TAIPEI (Taiwan News) — A feud between the management of a Taiwanese household-appliance maker and its shareholders reached a climax on Tuesday (June 30) as the company's chairwoman declared some shareholders' votes void at the general shareholder meeting, which was followed by punitive measures put in place against the company by regulators.
On Tuesday (June 30), Tatung Co. blocked some institutional and individual shareholders from participating in the general shareholders' meeting. The company, which is currently operating at a loss, created a 300-person human barricade at the doors to a meeting room.
In the meeting, Chairwoman Lin Kuo Wen-yen (林郭文艷) denied votes to shareholders who were said to be likely to vote against her reelection, which was a group representing over 50 percent of the total shareholders. No explanation was given for her bizarre and dictatorial conduct.
As a result, the current chairwoman's favored candidates for all six board of directors seats and three independent directors seats all won.

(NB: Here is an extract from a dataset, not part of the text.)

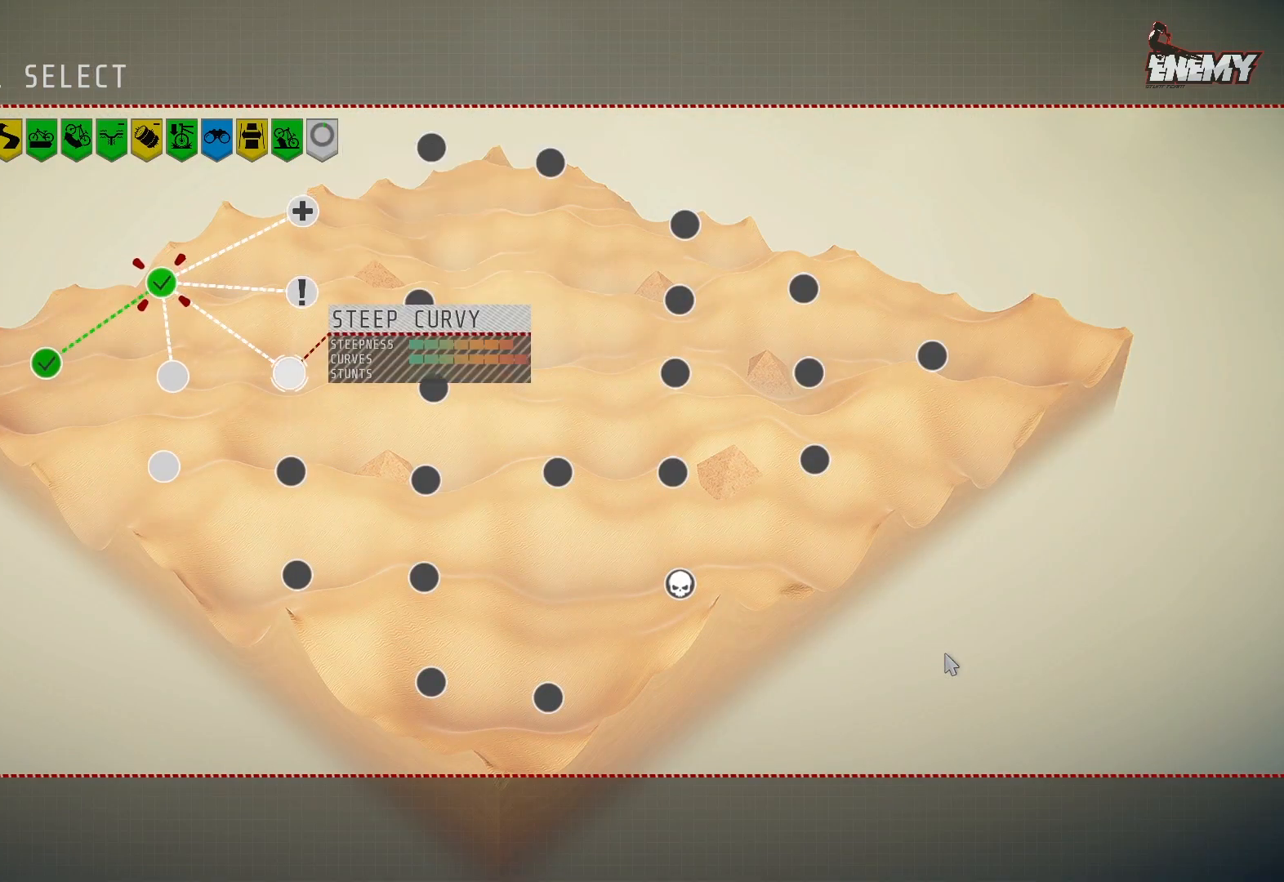
{"buttons": [], "left_stick": "center", "right_stick": "center", "events": [[117, "DPAD_DOWN", "up"], [300, "DPAD_RIGHT", "down"], [417, "DPAD_RIGHT", "up"]]}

Lin Kuo secured her position as the company's top manager amid angry shouts and curses from individual investors.
The company later issued a statement accusing the disenfranchised shareholders of breaching the Business Mergers and Acquisitions Act and the Act Governing Relations Between the People of the Taiwan Area and the Mainland Area, which the shareholders denied.
The controversial happenings soon received the attention of the country's financial authorities. The vote would soon be investigated, according to the Financial Supervisory Commission (FSC).

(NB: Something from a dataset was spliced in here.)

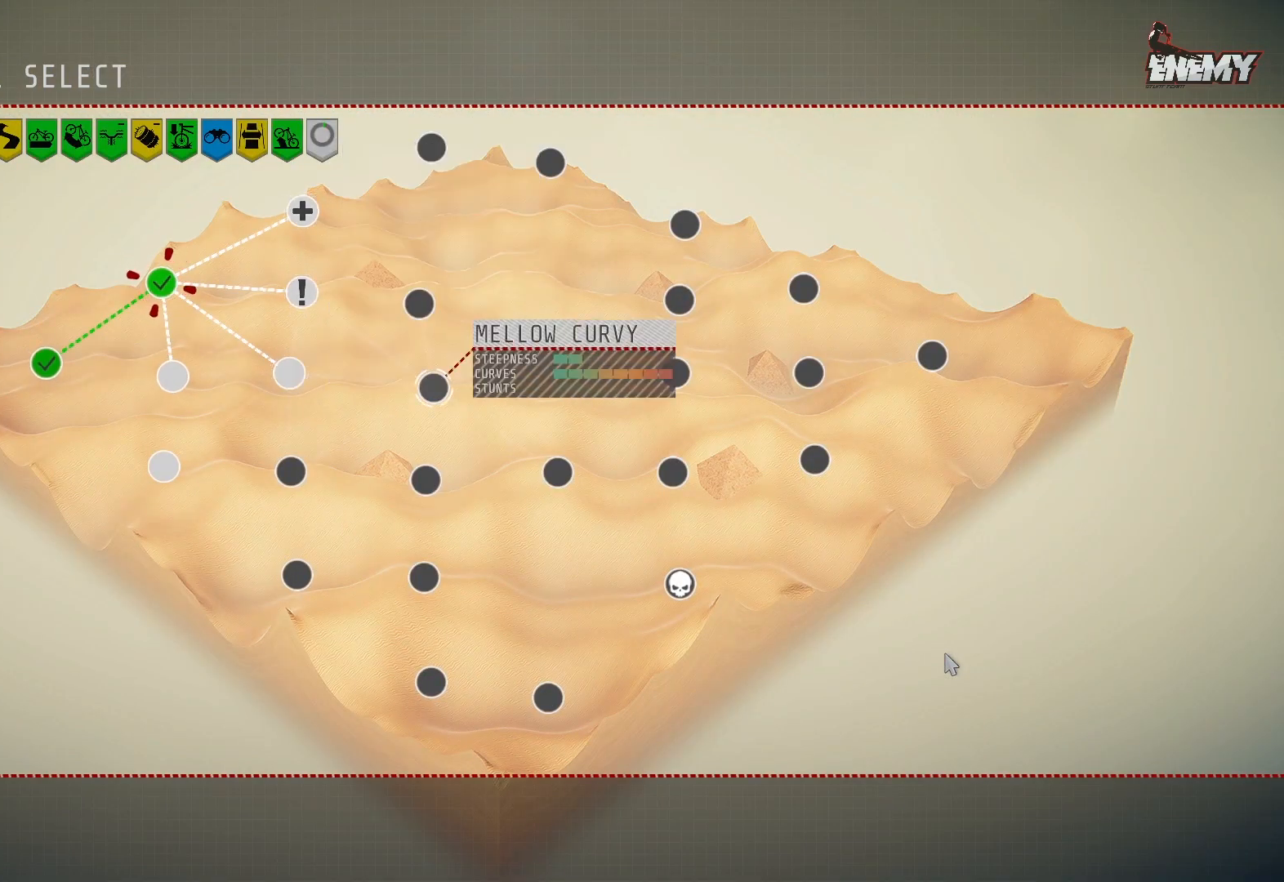
{"buttons": ["DPAD_DOWN"], "left_stick": "center", "right_stick": "center", "events": [[100, "DPAD_UP", "down"], [183, "DPAD_UP", "up"], [450, "DPAD_DOWN", "down"]]}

The Taiwan Stock Exchange Corp (TWSE) announced on Tuesday punitive measures against the company, citing non-compliance with corporate governance and limiting the company stocks to cash trading in a move to protect investors. Company stock prices plummeted to the maximum daily limit of 10 percent Wednesday after the announcement.

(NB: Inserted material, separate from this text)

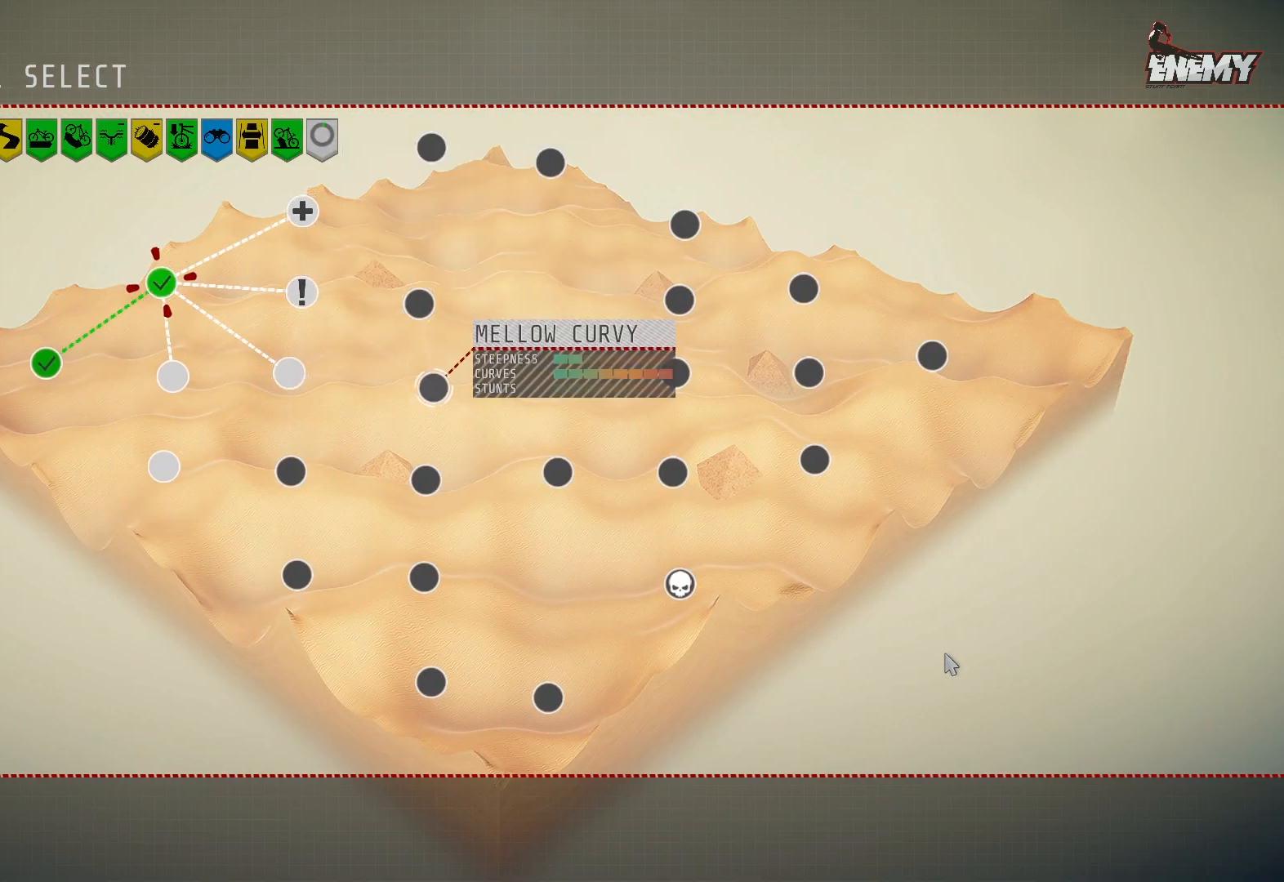
{"buttons": [], "left_stick": "center", "right_stick": "center", "events": [[33, "DPAD_DOWN", "up"], [117, "DPAD_DOWN", "down"], [233, "DPAD_DOWN", "up"]]}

Lin Kuo and other figures in the organization have previously been criticized for mismanagement. Six of the household-appliance maker's eight subsidiaries recorded a loss in the fiscal year 2018.
Among the company's loss leaders in recent years have been San Chih Semiconductor Co., reporting an after-tax loss of NT$17.52 (US$.59) per share in 2018; the debt-ridden flat-panel maker Chunghwa Picture Tubes Ltd. (CPT); and Green Energy Technology Inc. All three companies were delisted from the main board last year.
Over 600 former CPT workers staged a protest at Tatung headquarters in Taipei over unpaid wages and severance packages. CPT, Green Energy, and Tatung USA filed for bankruptcy last year.